One of the Hatch & Boost beneficiaries is a smart farming company, World of Farming, which grows animal fodder “vertically” and without soil. “It’s non-imported, healthier, more sustainable and lower cost fodder,” Khoreibi said. For Khoreibi, investment is about positive environmental impact instead of focusing on specific industries.
“We are independent of the sector,” he said, “as long as we disrupt the sector with sustainability. We also look at waste management, particularly around compost. “It’s just about delivering a better product at a lower cost and real value in terms of durability.”
Need for clean infrastructure
Khoreibi points out that for Saudi Arabia to reach net zero by 2060 and the United Arab Emirates by 2050, there will be significant investment in clean infrastructure.
“We think there’s an opportunity at the start of this cycle,” he said, “by investing in early technologies and early business models and being at the root of these net zero initiatives.
“Enviromena was originally created by venture capital and within a decade was bought out by retirement capital, which shows how quickly the cycle is changing.
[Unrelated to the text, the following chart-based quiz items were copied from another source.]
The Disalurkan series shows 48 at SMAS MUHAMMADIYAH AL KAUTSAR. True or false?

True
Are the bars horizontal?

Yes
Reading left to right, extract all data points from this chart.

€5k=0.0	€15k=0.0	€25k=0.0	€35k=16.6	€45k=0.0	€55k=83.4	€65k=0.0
“And for many different sectors focused on sustainability, we could see a similar path. Today, the goals are clearer, governments are aligned and the number of entrepreneurs with fantastic ideas in the region is spectacular. »
According to Khoreibi, what is driving this revival of innovation and creative entrepreneurship in Saudi Arabia and the Middle East and North Africa region?
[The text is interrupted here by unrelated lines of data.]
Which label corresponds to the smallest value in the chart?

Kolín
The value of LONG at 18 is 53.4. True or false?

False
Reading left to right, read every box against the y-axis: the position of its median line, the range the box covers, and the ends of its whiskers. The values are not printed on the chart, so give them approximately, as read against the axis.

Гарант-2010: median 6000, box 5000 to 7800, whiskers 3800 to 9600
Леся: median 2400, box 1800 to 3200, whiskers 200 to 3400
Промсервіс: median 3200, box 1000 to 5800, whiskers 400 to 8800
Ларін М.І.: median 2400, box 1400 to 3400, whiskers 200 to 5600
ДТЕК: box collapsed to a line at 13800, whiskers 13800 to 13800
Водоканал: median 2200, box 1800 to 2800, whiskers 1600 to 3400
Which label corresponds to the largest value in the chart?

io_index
“Two things are driving this rapid change,” he noted. “First of all, we got positive results. Historically, it took courage to say, “I’m going to try to start a business, raise capital, and then exit successfully.” But now we’ve seen some really good funding rounds and exits in the region, for example, Uber’s acquisition of Careem – proving that if you’ve got a good idea and the inclination to get into it, there can be have a positive result. “Secondly, capital markets reflect this. When we launched Enviromena in 2007, it was nearly impossible to raise venture capital outside the region. It just didn’t exist. Now that the ecosystem is there; it is well funded and ready for deployment.
“And if you marry that with a younger generation of people who have seen the positive results and believe, ‘If we try, we can do it’ – that creates an exciting and still very nascent ecosystem.”
Building better ecosystems
Khoreibi says what makes Incubayt unique and different is that he and his colleagues “love getting their hands dirty with entrepreneurs.”
“We come in early and the entrepreneurs live in our offices.” “But not because we say, ‘you have to get things done.’ It’s more like, ‘how can we help?’
“Plus, I was a founder and I understand the pain points that other founders face on the way from idea to liquidity event.”
What is Khoreibi’s message to young people in Saudi Arabia and the Middle East and North Africa region who are thinking about entrepreneurship rather than a salaried career?
“I would first say congratulations to them because there has never been a better time. If you have a good idea, go for it and don’t be afraid to fail because failure is part of the entrepreneurial reality.
“There has never been such a strong ecosystem in the region. All the trends are pushing in the right direction and the support structures are in place.